**What is being asked:** Word for word, transcribe all the entries shown below.

______

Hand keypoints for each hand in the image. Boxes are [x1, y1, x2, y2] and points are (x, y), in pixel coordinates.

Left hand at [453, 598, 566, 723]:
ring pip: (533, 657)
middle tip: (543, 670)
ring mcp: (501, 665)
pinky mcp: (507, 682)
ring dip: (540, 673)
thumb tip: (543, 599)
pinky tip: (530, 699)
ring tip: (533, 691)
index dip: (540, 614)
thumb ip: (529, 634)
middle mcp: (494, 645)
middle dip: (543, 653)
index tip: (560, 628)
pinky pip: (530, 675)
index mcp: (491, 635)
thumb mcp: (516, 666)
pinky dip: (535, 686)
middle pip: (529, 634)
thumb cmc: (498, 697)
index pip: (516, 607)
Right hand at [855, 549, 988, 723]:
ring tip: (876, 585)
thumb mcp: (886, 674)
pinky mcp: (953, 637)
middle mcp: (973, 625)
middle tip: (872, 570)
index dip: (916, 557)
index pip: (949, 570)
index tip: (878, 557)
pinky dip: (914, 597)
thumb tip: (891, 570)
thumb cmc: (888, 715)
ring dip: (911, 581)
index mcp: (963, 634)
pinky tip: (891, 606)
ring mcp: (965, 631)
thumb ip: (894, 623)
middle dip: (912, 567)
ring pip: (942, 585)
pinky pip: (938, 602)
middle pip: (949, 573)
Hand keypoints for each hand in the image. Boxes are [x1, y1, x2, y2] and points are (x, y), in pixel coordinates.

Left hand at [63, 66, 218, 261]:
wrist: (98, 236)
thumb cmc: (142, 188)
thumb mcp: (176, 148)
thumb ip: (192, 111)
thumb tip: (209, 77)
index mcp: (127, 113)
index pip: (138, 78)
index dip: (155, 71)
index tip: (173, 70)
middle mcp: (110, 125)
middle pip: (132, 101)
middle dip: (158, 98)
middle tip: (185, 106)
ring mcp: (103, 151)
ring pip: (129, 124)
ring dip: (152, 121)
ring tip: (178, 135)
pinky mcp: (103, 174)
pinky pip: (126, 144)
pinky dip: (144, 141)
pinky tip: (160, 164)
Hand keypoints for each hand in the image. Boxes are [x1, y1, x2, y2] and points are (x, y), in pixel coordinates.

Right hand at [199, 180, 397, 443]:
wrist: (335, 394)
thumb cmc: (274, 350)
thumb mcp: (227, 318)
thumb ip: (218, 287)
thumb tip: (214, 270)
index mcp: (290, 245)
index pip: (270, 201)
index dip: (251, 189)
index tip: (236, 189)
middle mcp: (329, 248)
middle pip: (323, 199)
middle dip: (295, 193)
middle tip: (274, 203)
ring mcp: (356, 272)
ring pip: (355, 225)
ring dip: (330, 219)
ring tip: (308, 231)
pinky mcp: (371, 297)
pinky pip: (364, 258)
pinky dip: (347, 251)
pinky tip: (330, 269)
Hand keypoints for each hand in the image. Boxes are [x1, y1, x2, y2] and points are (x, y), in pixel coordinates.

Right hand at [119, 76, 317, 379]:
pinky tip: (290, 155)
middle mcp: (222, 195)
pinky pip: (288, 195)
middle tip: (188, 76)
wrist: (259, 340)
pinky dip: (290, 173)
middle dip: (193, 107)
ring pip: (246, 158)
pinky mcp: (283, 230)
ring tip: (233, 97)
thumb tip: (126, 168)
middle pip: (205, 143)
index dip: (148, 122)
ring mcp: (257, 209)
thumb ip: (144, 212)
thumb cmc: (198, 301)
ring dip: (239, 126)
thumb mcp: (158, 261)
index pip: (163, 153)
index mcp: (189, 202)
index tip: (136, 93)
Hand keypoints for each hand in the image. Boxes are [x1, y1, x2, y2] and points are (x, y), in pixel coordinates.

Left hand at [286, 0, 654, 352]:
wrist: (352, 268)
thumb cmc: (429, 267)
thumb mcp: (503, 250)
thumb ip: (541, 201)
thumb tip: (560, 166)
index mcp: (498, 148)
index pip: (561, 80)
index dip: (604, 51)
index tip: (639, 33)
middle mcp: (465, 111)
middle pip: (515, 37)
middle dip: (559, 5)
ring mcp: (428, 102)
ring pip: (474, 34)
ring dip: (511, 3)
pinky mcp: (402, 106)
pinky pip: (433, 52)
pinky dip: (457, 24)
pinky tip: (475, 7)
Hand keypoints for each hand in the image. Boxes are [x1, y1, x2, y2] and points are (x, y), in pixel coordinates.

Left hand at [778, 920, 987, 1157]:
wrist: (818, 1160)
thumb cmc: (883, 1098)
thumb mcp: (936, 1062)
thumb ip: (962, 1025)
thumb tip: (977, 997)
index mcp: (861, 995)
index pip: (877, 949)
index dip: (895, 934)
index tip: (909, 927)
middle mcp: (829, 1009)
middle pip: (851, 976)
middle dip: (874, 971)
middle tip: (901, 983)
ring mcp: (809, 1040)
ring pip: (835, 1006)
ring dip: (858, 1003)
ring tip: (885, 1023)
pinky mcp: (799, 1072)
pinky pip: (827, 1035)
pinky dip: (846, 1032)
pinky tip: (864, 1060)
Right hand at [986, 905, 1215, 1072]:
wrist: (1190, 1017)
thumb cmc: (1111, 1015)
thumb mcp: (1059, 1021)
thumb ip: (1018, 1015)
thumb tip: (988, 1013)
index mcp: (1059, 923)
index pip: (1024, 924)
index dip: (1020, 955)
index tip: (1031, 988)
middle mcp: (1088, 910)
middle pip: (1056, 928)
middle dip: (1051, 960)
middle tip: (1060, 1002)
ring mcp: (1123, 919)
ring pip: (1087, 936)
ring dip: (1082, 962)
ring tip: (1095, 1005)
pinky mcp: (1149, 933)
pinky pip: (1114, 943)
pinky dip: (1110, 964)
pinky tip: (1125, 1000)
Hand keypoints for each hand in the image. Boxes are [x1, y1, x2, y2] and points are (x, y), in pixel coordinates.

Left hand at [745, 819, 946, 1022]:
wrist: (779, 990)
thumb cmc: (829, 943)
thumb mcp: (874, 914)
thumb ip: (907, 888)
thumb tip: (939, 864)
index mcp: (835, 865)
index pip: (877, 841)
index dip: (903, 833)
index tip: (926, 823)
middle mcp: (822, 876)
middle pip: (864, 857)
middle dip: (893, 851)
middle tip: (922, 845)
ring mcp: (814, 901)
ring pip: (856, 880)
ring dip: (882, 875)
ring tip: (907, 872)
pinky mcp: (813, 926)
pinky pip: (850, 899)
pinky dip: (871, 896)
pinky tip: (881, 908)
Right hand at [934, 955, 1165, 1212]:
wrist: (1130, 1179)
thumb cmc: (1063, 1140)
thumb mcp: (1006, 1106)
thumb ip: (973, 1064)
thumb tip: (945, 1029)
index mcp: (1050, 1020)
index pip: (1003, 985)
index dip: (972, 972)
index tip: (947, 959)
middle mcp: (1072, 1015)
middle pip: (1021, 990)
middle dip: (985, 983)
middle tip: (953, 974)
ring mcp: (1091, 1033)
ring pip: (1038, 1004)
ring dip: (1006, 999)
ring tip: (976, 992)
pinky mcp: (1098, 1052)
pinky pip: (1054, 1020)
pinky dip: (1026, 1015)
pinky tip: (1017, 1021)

______

**Finished task:**
Hand keypoints for each hand in the image. Boxes are [x1, y1, x2, y2] and points are (x, y), in pixel coordinates.

Left hand at [453, 598, 566, 723]:
ring pip: (533, 657)
middle tip: (543, 670)
ring mcp: (501, 665)
pinky mcp: (507, 682)
ring dip: (540, 673)
thumb tip: (543, 599)
pinky tip: (530, 699)
ring tip: (533, 691)
index dip: (540, 614)
thumb ip: (529, 634)
middle mcp: (494, 645)
middle dip: (543, 653)
index tip: (560, 628)
pinky pip: (530, 675)
index mcp: (491, 635)
thumb mcp: (516, 666)
pinky dip: (535, 686)
middle pip: (529, 634)
thumb cmc: (498, 697)
index pip: (516, 607)
Right hand at [855, 549, 988, 723]:
ring tip: (876, 585)
thumb mcp: (886, 674)
pinky mcp: (953, 637)
middle mcp: (973, 625)
middle tip: (872, 570)
index dip: (916, 557)
index pip: (949, 570)
index tip: (878, 557)
pinky dip: (914, 597)
thumb tip: (891, 570)
thumb cmc: (888, 715)
ring dip: (911, 581)
index mcp: (963, 634)
pinky tip: (891, 606)
ring mcp: (965, 631)
thumb ip: (894, 623)
middle dip: (912, 567)
ring pip: (942, 585)
pinky pip: (938, 602)
middle pip: (949, 573)
Hand keypoints for each hand in the image. Boxes are [x1, y1, x2, y2] and points are (x, y), in pixel coordinates.

Left hand at [63, 66, 218, 261]:
wrist: (98, 236)
thumb cmc: (142, 188)
thumb mcp: (176, 148)
thumb ip: (192, 111)
thumb tip: (209, 77)
index mcp: (127, 113)
index pip: (138, 78)
index dip: (155, 71)
index tip: (173, 70)
middle mcp: (110, 125)
middle pip: (132, 101)
middle dip: (158, 98)
middle tip: (185, 106)
ring mcp: (103, 151)
ring pip: (129, 124)
ring dip: (152, 121)
ring tip: (178, 135)
pinky mcp: (103, 174)
pinky pip: (126, 144)
pinky dip: (144, 141)
pinky tip: (160, 164)
Hand keypoints for each hand in the image. Boxes are [x1, y1, x2, y2] and points are (x, y), in pixel coordinates.

Right hand at [199, 180, 397, 443]:
wrist: (335, 394)
thumb cmc: (274, 350)
thumb mcp: (227, 318)
thumb ip: (218, 287)
thumb tip: (214, 270)
index mcp: (290, 245)
index pip: (270, 201)
index dip: (251, 189)
index tip: (236, 189)
middle mcp: (329, 248)
middle pip: (323, 199)
middle dip: (295, 193)
middle tip: (274, 203)
ring mcp: (356, 272)
ring pip: (355, 225)
ring dip: (330, 219)
ring tip: (308, 231)
pinky mcp: (371, 297)
pinky pip: (364, 258)
pinky dip: (347, 251)
pinky tip: (330, 269)
Hand keypoints for each hand in the image. Boxes are [x1, y1, x2, y2] and points are (x, y), in pixel coordinates.

Right hand at [119, 76, 317, 379]:
pinky tip: (290, 155)
middle mcp: (222, 195)
pinky pip: (288, 195)
middle tip: (188, 76)
wrist: (259, 340)
pinky dip: (290, 173)
middle dip: (193, 107)
ring pip: (246, 158)
pinky mcp: (283, 230)
ring tip: (233, 97)
thumb tip: (126, 168)
middle pip: (205, 143)
index dip: (148, 122)
ring mcp: (257, 209)
thumb ip: (144, 212)
thumb cmc: (198, 301)
ring dip: (239, 126)
thumb mcp: (158, 261)
index pip: (163, 153)
index mcp: (189, 202)
index tip: (136, 93)
Hand keypoints for each hand in the image. Boxes are [x1, y1, x2, y2] and points are (x, y), in pixel coordinates.

Left hand at [286, 0, 654, 352]:
wrist: (352, 268)
thumb cmc: (429, 267)
thumb mcp: (503, 250)
thumb ip: (541, 201)
thumb tip: (560, 166)
index mcp: (498, 148)
index pip: (561, 80)
index dip: (604, 51)
index tip: (639, 33)
middle mcp: (465, 111)
middle pip: (515, 37)
middle dip: (559, 5)
ring mcp: (428, 102)
ring pip: (474, 34)
ring dip: (511, 3)
pinky mcp: (402, 106)
pinky pip: (433, 52)
pinky dip: (457, 24)
pinky tip: (475, 7)
Hand keypoints for each hand in the image. Boxes are [x1, y1, x2, y2] and points are (x, y), in pixel coordinates.

Left hand at [778, 920, 987, 1157]:
wrist: (818, 1160)
thumb cmc: (883, 1098)
thumb mcp: (936, 1062)
thumb ip: (962, 1025)
thumb tip: (977, 997)
index mcp: (861, 995)
index pip: (877, 949)
index dip: (895, 934)
index tip: (909, 927)
middle mcp: (829, 1009)
middle pip: (851, 976)
middle dip: (874, 971)
middle tip: (901, 983)
ring mcp: (809, 1040)
ring pip: (835, 1006)
ring dip: (858, 1003)
ring tip: (885, 1023)
pinky mcp: (799, 1072)
pinky pip: (827, 1035)
pinky dip: (846, 1032)
pinky tip: (864, 1060)
Right hand at [986, 905, 1215, 1072]:
wrist: (1190, 1017)
thumb cmc: (1111, 1015)
thumb mcp: (1059, 1021)
thumb ip: (1018, 1015)
thumb tip: (988, 1013)
index mcp: (1059, 923)
index pip: (1024, 924)
index dip: (1020, 955)
index tip: (1031, 988)
middle mcp: (1088, 910)
middle pip: (1056, 928)
middle dip: (1051, 960)
middle tip: (1060, 1002)
ring mcp: (1123, 919)
ring pip: (1087, 936)
ring dip: (1082, 962)
ring tip: (1095, 1005)
pinky mcp: (1149, 933)
pinky pip: (1114, 943)
pinky dip: (1110, 964)
pinky tip: (1125, 1000)
Hand keypoints for each hand in the image. Boxes are [x1, y1, x2, y2] and points are (x, y), in pixel coordinates.

Left hand at [745, 819, 946, 1022]:
wrist: (779, 990)
thumb cmc: (829, 943)
thumb mcp: (874, 914)
thumb ip: (907, 888)
thumb tip: (939, 864)
index mcp: (835, 865)
index pip: (877, 841)
index dip: (903, 833)
index tip: (926, 823)
middle mcp: (822, 876)
middle pip: (864, 857)
middle dip: (893, 851)
middle tip: (922, 845)
ring mcp: (814, 901)
ring pip: (856, 880)
ring dip: (882, 875)
ring tip: (907, 872)
pinky mcp: (813, 926)
pinky pip: (850, 899)
pinky dip: (871, 896)
pinky tip: (881, 908)
Right hand at [934, 955, 1165, 1212]:
wrist: (1130, 1179)
thumb cmc: (1063, 1140)
thumb mcp: (1006, 1106)
thumb ip: (973, 1064)
thumb tip: (945, 1029)
index mcp: (1050, 1020)
index pip: (1003, 985)
index dip: (972, 972)
index tip: (947, 959)
middle mcp: (1072, 1015)
middle pip: (1021, 990)
middle dip: (985, 983)
middle tip: (953, 974)
ring mcp: (1091, 1033)
ring pip: (1038, 1004)
ring dip: (1006, 999)
ring tip: (976, 992)
pinky mcp: (1098, 1052)
pinky pip: (1054, 1020)
pinky dip: (1026, 1015)
pinky tip: (1017, 1021)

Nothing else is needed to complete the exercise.